___ DATA FOR THIS EXERCISE

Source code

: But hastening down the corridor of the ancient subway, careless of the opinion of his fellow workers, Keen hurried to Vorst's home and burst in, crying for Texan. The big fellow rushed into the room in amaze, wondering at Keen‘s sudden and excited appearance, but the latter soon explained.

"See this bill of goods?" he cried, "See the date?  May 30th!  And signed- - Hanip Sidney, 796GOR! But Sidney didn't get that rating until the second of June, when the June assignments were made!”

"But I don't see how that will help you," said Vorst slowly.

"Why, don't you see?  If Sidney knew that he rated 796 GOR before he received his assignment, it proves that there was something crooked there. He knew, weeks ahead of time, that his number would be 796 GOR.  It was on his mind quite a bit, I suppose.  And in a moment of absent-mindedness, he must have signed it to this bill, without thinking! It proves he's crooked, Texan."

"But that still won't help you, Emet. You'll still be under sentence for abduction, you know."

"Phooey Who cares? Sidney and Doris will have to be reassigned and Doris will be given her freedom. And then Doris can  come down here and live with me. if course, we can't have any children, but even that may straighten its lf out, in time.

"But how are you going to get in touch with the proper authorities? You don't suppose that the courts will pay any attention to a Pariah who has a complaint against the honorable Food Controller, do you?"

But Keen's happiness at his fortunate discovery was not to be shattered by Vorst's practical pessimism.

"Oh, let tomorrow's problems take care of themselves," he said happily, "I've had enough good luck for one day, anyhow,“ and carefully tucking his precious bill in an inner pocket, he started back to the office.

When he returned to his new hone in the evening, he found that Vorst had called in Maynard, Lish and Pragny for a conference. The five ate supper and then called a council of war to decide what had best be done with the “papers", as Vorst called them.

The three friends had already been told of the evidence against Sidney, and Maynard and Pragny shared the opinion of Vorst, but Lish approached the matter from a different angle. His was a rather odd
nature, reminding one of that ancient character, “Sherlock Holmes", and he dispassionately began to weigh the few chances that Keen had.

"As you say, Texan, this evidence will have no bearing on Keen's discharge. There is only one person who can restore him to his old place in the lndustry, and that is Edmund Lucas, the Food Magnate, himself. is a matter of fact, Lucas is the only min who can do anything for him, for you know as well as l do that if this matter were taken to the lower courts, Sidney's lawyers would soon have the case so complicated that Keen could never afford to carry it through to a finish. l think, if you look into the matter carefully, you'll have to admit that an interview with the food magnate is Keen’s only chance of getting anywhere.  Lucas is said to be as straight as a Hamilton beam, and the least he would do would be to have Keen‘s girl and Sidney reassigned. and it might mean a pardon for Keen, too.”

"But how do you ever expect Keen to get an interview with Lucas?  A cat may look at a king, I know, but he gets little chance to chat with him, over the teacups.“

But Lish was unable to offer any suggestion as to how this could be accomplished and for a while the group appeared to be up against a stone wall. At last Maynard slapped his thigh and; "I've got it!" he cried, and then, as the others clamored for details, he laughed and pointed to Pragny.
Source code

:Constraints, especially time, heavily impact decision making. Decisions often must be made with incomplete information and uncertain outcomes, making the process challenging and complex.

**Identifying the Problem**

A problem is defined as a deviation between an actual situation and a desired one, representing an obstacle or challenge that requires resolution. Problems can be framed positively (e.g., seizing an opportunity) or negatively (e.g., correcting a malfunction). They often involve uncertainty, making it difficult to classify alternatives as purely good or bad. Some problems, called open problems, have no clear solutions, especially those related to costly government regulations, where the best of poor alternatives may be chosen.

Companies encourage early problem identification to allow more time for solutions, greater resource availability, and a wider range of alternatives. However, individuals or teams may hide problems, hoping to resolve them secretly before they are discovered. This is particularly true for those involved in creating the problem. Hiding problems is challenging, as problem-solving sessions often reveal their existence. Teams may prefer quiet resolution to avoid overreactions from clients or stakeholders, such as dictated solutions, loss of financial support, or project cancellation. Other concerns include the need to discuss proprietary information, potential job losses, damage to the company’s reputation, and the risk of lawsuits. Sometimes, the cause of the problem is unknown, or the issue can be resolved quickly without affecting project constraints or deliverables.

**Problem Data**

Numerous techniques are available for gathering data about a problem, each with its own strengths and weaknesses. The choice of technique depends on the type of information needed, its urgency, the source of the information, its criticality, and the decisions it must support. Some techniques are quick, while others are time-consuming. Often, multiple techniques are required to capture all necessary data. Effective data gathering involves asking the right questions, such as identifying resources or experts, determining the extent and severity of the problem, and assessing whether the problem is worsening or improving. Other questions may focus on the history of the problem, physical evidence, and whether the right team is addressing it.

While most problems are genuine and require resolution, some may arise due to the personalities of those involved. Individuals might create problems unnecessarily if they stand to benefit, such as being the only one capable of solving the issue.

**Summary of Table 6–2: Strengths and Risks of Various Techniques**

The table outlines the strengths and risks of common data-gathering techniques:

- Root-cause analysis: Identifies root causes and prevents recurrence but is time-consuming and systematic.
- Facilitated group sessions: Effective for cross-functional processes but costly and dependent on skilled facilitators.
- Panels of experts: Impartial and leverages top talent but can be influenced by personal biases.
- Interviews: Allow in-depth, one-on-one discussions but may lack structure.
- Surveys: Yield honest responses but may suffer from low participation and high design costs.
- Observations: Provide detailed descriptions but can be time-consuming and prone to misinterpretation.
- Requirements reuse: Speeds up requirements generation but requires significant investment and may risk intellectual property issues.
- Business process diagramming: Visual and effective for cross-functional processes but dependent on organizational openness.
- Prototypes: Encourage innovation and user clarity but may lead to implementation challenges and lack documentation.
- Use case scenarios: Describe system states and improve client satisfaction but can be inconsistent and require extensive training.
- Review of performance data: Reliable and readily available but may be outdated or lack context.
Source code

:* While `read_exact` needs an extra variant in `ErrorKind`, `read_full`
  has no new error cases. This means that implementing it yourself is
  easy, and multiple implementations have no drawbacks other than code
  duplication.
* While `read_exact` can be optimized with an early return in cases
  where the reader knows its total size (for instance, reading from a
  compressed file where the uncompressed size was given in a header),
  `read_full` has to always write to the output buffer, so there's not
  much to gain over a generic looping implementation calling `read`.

______

**EXERCISE DIRECTIONS:** Search the records for the word "Food". Copy every line that has it.

**ANSWER SECTION:**
"But how are you going to get in touch with the proper authorities? You don't suppose that the courts will pay any attention to a Pariah who has a complaint against the honorable Food Controller, do you?"
"As you say, Texan, this evidence will have no bearing on Keen's discharge. There is only one person who can restore him to his old place in the lndustry, and that is Edmund Lucas, the Food Magnate, himself. is a matter of fact, Lucas is the only min who can do anything for him, for you know as well as l do that if this matter were taken to the lower courts, Sidney's lawyers would soon have the case so complicated that Keen could never afford to carry it through to a finish. l think, if you look into the matter carefully, you'll have to admit that an interview with the food magnate is Keen’s only chance of getting anywhere.  Lucas is said to be as straight as a Hamilton beam, and the least he would do would be to have Keen‘s girl and Sidney reassigned. and it might mean a pardon for Keen, too.”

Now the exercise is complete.